Any agreement by an employee to waive the employee’s rights under the law is void as against public policy (except for CBA waivers, presumably). Employers cannot require, as a condition of providing paid sick leave, that an employee search for or find a replacement worker to cover their absence.
Employers cannot count paid sick leave as an absence that may lead to, or result in, discipline, discharge, demotion, suspension, or any other retaliatory personnel action against the employee. Additionally, employers cannot retaliate or discriminate against an employee or former employee because the person exercised, attempted to exercise, or supported the exercise of, protected rights, which include the right to: 1) request or use paid sick leave; 2) file a complaint with the CDLE or court or inform any person about an alleged violation; 3) participate in an investigation or proceeding or cooperate with the CDLE; or 4) inform any person of the their potential rights under the HWFA. Protections also apply to any person who in good faith, but mistakenly, alleges a violation. Retaliatory personnel action is broadly defined and includes, e.g., reducing hours, threatening to report the suspected citizenship or immigration status of an employee or employee's family member, and sanctions against employees who are public benefits recipients.
Penalties, Damages & Enforcement
Employees can file a complaint with the CDLE or a private lawsuit. Before they can file suit, however, employees must submit a complaint to the department or make a written demand for compensation or other relief to the employer. The employer has 14 days to respond after receiving the written demand or receiving notice from the CDLE of a complaint.
In terms of penalties, the HWFA expressly includes a civil fine payable to the state of up to $100 for willful notice and/or posting violations; for the former, it is a fine for each separate violation. Damages available include back pay, legal and equitable relief—such as employment reinstatement, promotion, pay increase, payment of lost wage rates, and liquidated damages—and an employee’s reasonable costs, including attorneys’ fees. Under the HWFA, if an investigation of retaliation or interference yields a determination that multiple employees’ rights were violated, the violation against each employee is a separate violation for purposes of fine, penalties, or other remedies. If a violation costs an employee their job or pay, a determination may include an order to reinstate the employee, to pay the employee’s lost pay up to reinstatement or for a reasonable period if reinstatement is not feasible, or both.

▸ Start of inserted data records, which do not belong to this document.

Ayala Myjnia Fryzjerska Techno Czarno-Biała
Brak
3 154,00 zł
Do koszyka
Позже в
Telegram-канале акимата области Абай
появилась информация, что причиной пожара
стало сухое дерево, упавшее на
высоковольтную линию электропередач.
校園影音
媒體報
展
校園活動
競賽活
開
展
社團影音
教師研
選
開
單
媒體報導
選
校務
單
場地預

Because the CO-EPSL provisions will take immediately if the Governor signs the bill, employers should actively monitor the Governor’s website. Additionally, they should monitor the CDLE’s website for guidance, model notices and/or posters, and information about when/if the Colorado HELP rules will expire.
The immediate nature of the EPSL provisions will require employers to implement quickly CO-EPSL-compliant policies and practices, or to revise policies and procedures they used to comply with the Colorado HELP rules. Employers will have more time (but not a lot) to develop PSST and PHEL policies, or to determine whether and how their existing paid leave policies may satisfy the HWFA's requirements. For multi-state or nationwide employers, an additional challenge awaits during these more-than-challenging times. Given this new and complicated law, employers should consider contacting knowledgeable employment counsel to help them navigate the latest—but not last—paid leave compliance obligation.